** RECORDS FOR THIS TASK **
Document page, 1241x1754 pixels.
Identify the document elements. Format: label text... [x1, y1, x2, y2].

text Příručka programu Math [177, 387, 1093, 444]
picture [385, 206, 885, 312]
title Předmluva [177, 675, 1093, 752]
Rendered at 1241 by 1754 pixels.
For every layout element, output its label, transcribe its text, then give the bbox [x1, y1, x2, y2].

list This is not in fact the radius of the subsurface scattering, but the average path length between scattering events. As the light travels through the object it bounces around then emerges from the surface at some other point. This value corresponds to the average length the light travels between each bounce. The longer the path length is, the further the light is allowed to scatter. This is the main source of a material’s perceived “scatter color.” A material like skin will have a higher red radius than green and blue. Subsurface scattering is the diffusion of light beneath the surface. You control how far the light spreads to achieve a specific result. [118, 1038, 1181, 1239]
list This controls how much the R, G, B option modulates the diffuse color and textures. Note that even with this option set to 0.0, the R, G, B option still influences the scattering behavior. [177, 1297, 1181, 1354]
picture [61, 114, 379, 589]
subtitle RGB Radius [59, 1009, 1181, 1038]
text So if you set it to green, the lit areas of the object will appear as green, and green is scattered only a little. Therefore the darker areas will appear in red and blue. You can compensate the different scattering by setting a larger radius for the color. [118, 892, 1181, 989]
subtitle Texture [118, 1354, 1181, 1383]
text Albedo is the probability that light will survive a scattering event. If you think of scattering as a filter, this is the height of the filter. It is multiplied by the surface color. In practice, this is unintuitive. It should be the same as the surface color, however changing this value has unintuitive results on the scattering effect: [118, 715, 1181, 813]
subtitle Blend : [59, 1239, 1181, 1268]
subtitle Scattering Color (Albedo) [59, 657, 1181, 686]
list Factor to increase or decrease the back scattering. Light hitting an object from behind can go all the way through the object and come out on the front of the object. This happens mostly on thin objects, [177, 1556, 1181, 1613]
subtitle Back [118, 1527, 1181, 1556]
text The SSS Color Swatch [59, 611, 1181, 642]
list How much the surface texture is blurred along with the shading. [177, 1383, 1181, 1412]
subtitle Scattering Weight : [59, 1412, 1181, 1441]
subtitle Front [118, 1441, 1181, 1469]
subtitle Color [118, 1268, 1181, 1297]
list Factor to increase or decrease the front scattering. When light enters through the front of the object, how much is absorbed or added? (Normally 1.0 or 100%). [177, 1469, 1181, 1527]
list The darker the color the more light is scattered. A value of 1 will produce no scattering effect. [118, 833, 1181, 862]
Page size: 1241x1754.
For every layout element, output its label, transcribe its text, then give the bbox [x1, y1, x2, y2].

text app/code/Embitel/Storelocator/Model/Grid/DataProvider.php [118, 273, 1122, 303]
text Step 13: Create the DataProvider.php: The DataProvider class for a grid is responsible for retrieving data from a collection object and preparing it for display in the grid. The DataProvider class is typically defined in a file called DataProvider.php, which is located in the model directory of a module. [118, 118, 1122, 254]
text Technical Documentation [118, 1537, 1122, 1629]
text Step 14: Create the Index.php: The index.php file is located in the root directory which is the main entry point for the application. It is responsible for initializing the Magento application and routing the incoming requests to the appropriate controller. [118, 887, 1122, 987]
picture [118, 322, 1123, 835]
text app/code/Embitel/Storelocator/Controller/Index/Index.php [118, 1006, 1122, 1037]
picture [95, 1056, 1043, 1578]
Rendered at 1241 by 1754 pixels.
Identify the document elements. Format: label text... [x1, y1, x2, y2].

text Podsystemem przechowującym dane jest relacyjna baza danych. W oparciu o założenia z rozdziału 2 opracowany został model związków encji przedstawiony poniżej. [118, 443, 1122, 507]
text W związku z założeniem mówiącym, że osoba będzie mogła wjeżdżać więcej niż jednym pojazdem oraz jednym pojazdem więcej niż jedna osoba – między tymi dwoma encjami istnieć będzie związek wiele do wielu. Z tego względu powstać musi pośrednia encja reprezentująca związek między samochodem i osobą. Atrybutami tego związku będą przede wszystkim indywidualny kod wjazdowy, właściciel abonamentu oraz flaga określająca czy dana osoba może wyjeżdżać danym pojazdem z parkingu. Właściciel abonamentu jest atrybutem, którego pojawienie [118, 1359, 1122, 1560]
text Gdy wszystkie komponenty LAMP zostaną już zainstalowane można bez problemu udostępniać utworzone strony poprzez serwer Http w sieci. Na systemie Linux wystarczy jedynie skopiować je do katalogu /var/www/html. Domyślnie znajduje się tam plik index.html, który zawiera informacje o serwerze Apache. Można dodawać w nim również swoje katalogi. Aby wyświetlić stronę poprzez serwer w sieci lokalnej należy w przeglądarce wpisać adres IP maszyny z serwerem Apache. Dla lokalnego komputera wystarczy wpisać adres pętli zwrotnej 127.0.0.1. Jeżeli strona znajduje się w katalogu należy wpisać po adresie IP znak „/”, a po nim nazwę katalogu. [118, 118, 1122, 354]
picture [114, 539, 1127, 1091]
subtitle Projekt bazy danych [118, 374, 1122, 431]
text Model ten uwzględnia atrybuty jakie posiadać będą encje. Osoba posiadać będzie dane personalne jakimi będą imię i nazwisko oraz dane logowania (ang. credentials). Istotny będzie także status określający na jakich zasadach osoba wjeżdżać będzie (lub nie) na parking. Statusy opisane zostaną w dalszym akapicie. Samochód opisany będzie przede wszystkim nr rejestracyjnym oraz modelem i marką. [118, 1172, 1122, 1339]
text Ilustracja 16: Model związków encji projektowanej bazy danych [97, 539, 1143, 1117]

** TASK OBJECTIVE **
Reproduce every line above without changing a single character.

** COMPLETE RESPONSE **
Document page, 1241x1754 pixels.
Identify the document elements. Format: label text... [x1, y1, x2, y2].

text Příručka programu Math [177, 387, 1093, 444]
picture [385, 206, 885, 312]
title Předmluva [177, 675, 1093, 752]
Rendered at 1241 by 1754 pixels.
For every layout element, output its label, transcribe its text, then give the bbox [x1, y1, x2, y2].

list This is not in fact the radius of the subsurface scattering, but the average path length between scattering events. As the light travels through the object it bounces around then emerges from the surface at some other point. This value corresponds to the average length the light travels between each bounce. The longer the path length is, the further the light is allowed to scatter. This is the main source of a material’s perceived “scatter color.” A material like skin will have a higher red radius than green and blue. Subsurface scattering is the diffusion of light beneath the surface. You control how far the light spreads to achieve a specific result. [118, 1038, 1181, 1239]
list This controls how much the R, G, B option modulates the diffuse color and textures. Note that even with this option set to 0.0, the R, G, B option still influences the scattering behavior. [177, 1297, 1181, 1354]
picture [61, 114, 379, 589]
subtitle RGB Radius [59, 1009, 1181, 1038]
text So if you set it to green, the lit areas of the object will appear as green, and green is scattered only a little. Therefore the darker areas will appear in red and blue. You can compensate the different scattering by setting a larger radius for the color. [118, 892, 1181, 989]
subtitle Texture [118, 1354, 1181, 1383]
text Albedo is the probability that light will survive a scattering event. If you think of scattering as a filter, this is the height of the filter. It is multiplied by the surface color. In practice, this is unintuitive. It should be the same as the surface color, however changing this value has unintuitive results on the scattering effect: [118, 715, 1181, 813]
subtitle Blend : [59, 1239, 1181, 1268]
subtitle Scattering Color (Albedo) [59, 657, 1181, 686]
list Factor to increase or decrease the back scattering. Light hitting an object from behind can go all the way through the object and come out on the front of the object. This happens mostly on thin objects, [177, 1556, 1181, 1613]
subtitle Back [118, 1527, 1181, 1556]
text The SSS Color Swatch [59, 611, 1181, 642]
list How much the surface texture is blurred along with the shading. [177, 1383, 1181, 1412]
subtitle Scattering Weight : [59, 1412, 1181, 1441]
subtitle Front [118, 1441, 1181, 1469]
subtitle Color [118, 1268, 1181, 1297]
list Factor to increase or decrease the front scattering. When light enters through the front of the object, how much is absorbed or added? (Normally 1.0 or 100%). [177, 1469, 1181, 1527]
list The darker the color the more light is scattered. A value of 1 will produce no scattering effect. [118, 833, 1181, 862]
Page size: 1241x1754.
For every layout element, output its label, transcribe its text, then give the bbox [x1, y1, x2, y2].

text app/code/Embitel/Storelocator/Model/Grid/DataProvider.php [118, 273, 1122, 303]
text Step 13: Create the DataProvider.php: The DataProvider class for a grid is responsible for retrieving data from a collection object and preparing it for display in the grid. The DataProvider class is typically defined in a file called DataProvider.php, which is located in the model directory of a module. [118, 118, 1122, 254]
text Technical Documentation [118, 1537, 1122, 1629]
text Step 14: Create the Index.php: The index.php file is located in the root directory which is the main entry point for the application. It is responsible for initializing the Magento application and routing the incoming requests to the appropriate controller. [118, 887, 1122, 987]
picture [118, 322, 1123, 835]
text app/code/Embitel/Storelocator/Controller/Index/Index.php [118, 1006, 1122, 1037]
picture [95, 1056, 1043, 1578]
Rendered at 1241 by 1754 pixels.
Identify the document elements. Format: label text... [x1, y1, x2, y2].

text Podsystemem przechowującym dane jest relacyjna baza danych. W oparciu o założenia z rozdziału 2 opracowany został model związków encji przedstawiony poniżej. [118, 443, 1122, 507]
text W związku z założeniem mówiącym, że osoba będzie mogła wjeżdżać więcej niż jednym pojazdem oraz jednym pojazdem więcej niż jedna osoba – między tymi dwoma encjami istnieć będzie związek wiele do wielu. Z tego względu powstać musi pośrednia encja reprezentująca związek między samochodem i osobą. Atrybutami tego związku będą przede wszystkim indywidualny kod wjazdowy, właściciel abonamentu oraz flaga określająca czy dana osoba może wyjeżdżać danym pojazdem z parkingu. Właściciel abonamentu jest atrybutem, którego pojawienie [118, 1359, 1122, 1560]
text Gdy wszystkie komponenty LAMP zostaną już zainstalowane można bez problemu udostępniać utworzone strony poprzez serwer Http w sieci. Na systemie Linux wystarczy jedynie skopiować je do katalogu /var/www/html. Domyślnie znajduje się tam plik index.html, który zawiera informacje o serwerze Apache. Można dodawać w nim również swoje katalogi. Aby wyświetlić stronę poprzez serwer w sieci lokalnej należy w przeglądarce wpisać adres IP maszyny z serwerem Apache. Dla lokalnego komputera wystarczy wpisać adres pętli zwrotnej 127.0.0.1. Jeżeli strona znajduje się w katalogu należy wpisać po adresie IP znak „/”, a po nim nazwę katalogu. [118, 118, 1122, 354]
picture [114, 539, 1127, 1091]
subtitle Projekt bazy danych [118, 374, 1122, 431]
text Model ten uwzględnia atrybuty jakie posiadać będą encje. Osoba posiadać będzie dane personalne jakimi będą imię i nazwisko oraz dane logowania (ang. credentials). Istotny będzie także status określający na jakich zasadach osoba wjeżdżać będzie (lub nie) na parking. Statusy opisane zostaną w dalszym akapicie. Samochód opisany będzie przede wszystkim nr rejestracyjnym oraz modelem i marką. [118, 1172, 1122, 1339]
text Ilustracja 16: Model związków encji projektowanej bazy danych [97, 539, 1143, 1117]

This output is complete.